From the end of the 1990s, they have moved gradually toward a more moderate
stance. They changed positions in acknowledging the 1990 democracy movement
as a success (they had earlier characterised it as a "betrayal"), in abandoning
the immediate goal of a Mao-style "new democracy" and, in November 2005,
by aligning themselves with the mainstream parties in favour of multiparty
democracy.
The
Maoists have cultivated formerly hostile forces, such as the Indian government
and the staunchly anti-Maoist Communist Party of India (Marxist), to the
extent of alienating their foreign allies. Supporters such as the Revolutionary
Internationalist Movement and Indian Maoists had backed their insurgency
but have been vocally critical of the compromises made in the peace process.
They think their Nepali comrades have betrayed fundamental principles and
thrown away the practical advantages they had secured through their armed
struggle.
For
Nepal's Maoists, however, the balance sheet at the end of ten years of
"people's war" is more complex. They believe they have secured some lasting
advantages, from their own dramatic rise to influence (with a support base
and military force hardly imaginable in 1996) to their reshaping of the
national political agenda (promoting formerly taboo causes such as republicanism
and federalism). But the course of the war persuaded most of their leadership
that they could not go it alone and would have to be more flexible if they
were to build on these gains.
The
peace process has forced practical and theoretical rethinking. Leaders
have tried to present a more moderate image as they balance complex equations
of domestic and international support and opposition. Maoist ministers
have to cooperate with colleagues from other parties and work with the
bureaucracy even as they plan a possible insurrection and plot to isolate
"regressive" opponents. Ideologically, they define the peace process as
a transitional phase in which they can destroy the "old regime" and restructure
the state. They justify this by saying their acceptance of a bourgeois
"democratic republic" is only a stepping stone on the way to a true "people's
republic". Leaders argue that they can create a new form of "peaceful revolution"

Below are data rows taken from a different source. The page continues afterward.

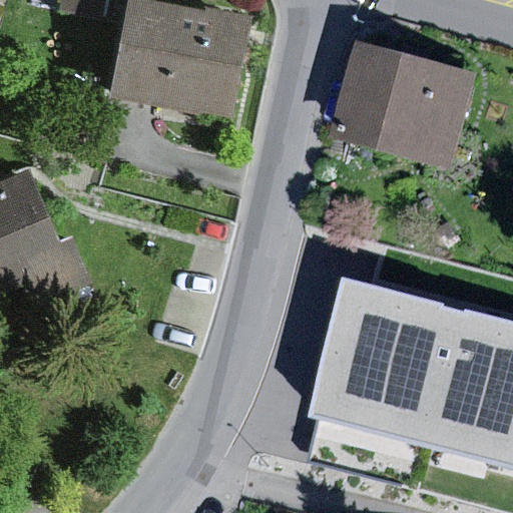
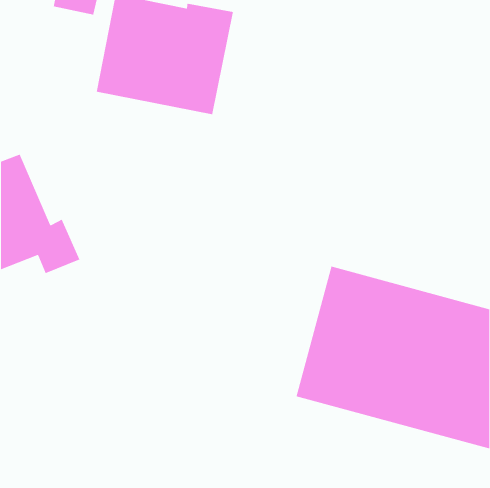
building: [332,39,477,164] -> none

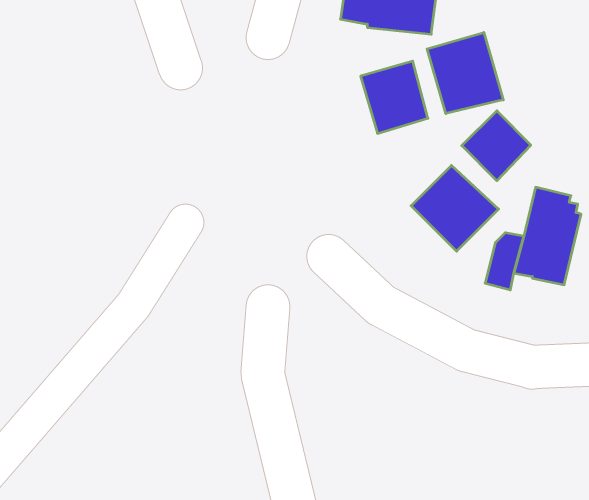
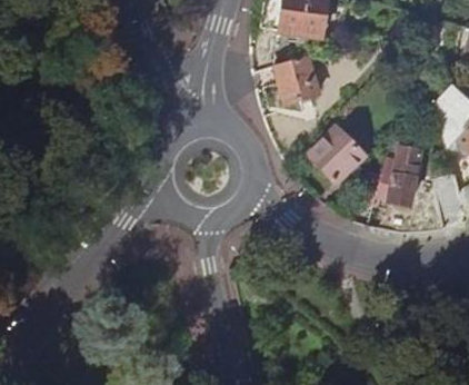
building: [427,32,503,114] -> none
building: [462,111,531,181] -> none

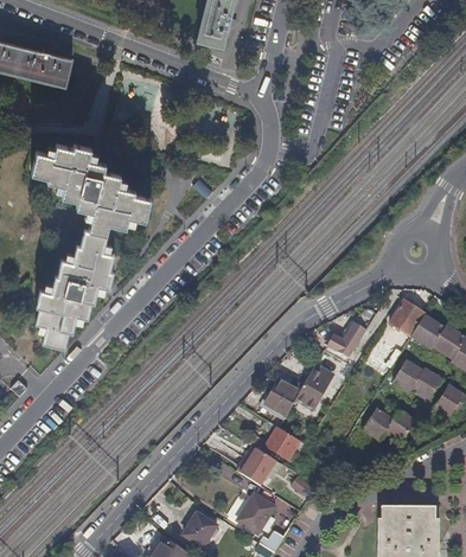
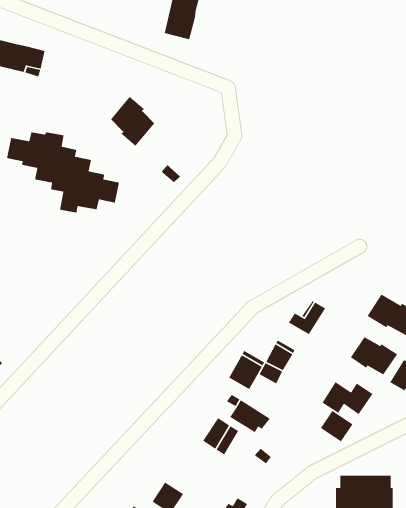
building: none -> [110,96,155,147]
building: [33,226,113,348] -> none
building: [388,301,424,338] -> none
building: none -> [320,410,353,443]
building: [237,494,275,533] -> none

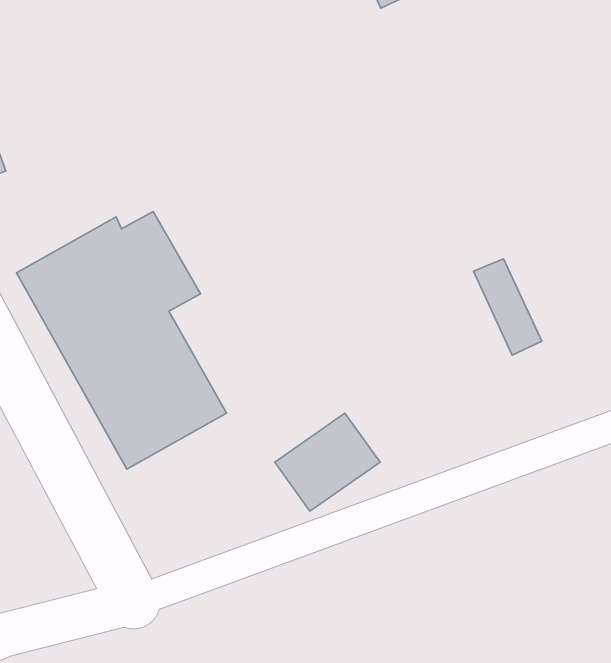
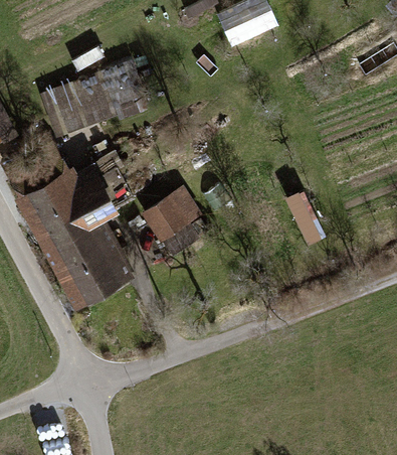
building: none -> [47,63,147,138]
building: [275,413,380,511] -> [141,188,201,245]

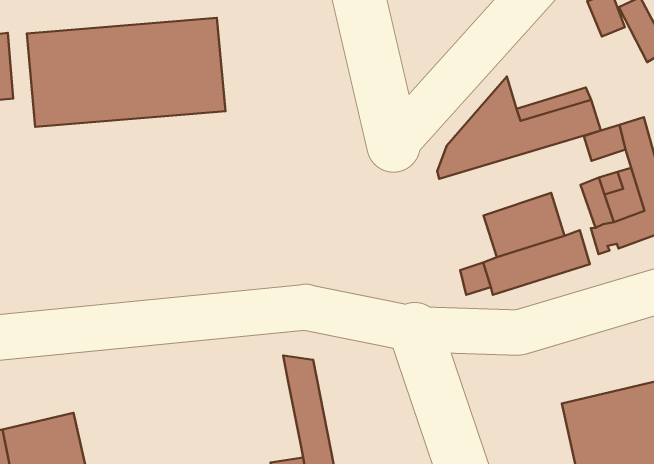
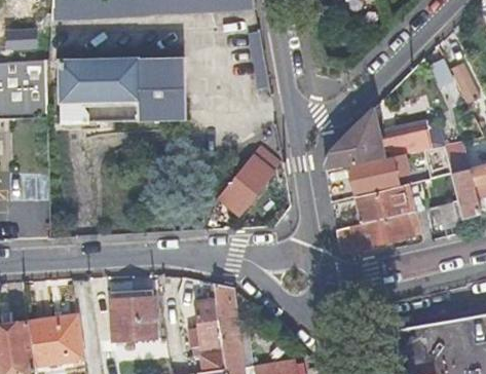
building: none -> [222,142,279,205]
building: none -> [350,159,399,192]
building: none -> [196,299,224,344]
building: none -> [111,297,154,340]

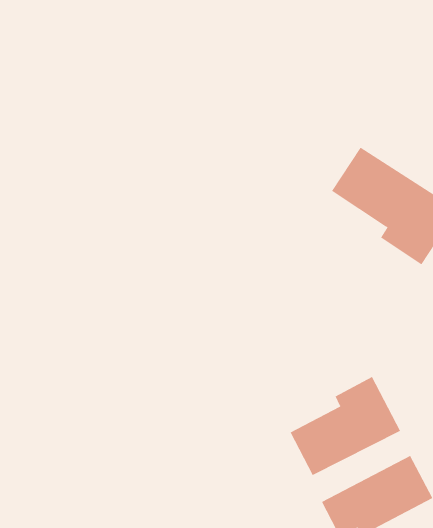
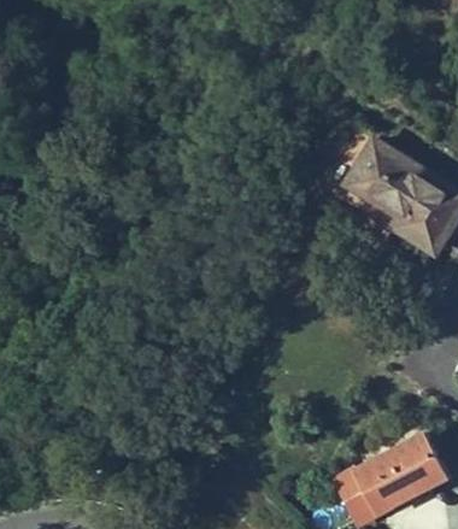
building: [290,376,401,476] -> none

that is true to their communist aims but reflects the reality of Nepal's
politics.
It
is tempting to brand the Maoists as either rigid radicals or unprincipled
opportunists but neither characterisation explains the whole picture. Their
threats to revert to mass insurrection satisfy traditionalists in their
own movement and cannot be ignored. But leaders who have fought hard to
forge a new approach will be loath to turn their backs on the hard-won
advantages they have secured through compromise. They know they face internal
opposition but believe they can hold the line as long as the peace process
maintains momentum and allows them to achieve some of their headline goals.
Their
likely behaviour as the process moves forward, therefore, will depend upon
the role of other political actors as much as their own decisions. If the
mainstream parties keep up a strong commitment to the constituent assembly
process, the Maoists will find it hard to back out. If this route is blocked,
the Maoists may find their effort at controlled rebellion slipping into
renewed conflict beyond their leaders' control. If this were to happen,
the Maoists themselves would be big losers. But so would the democratic
parties and, even more so, the people of Nepal.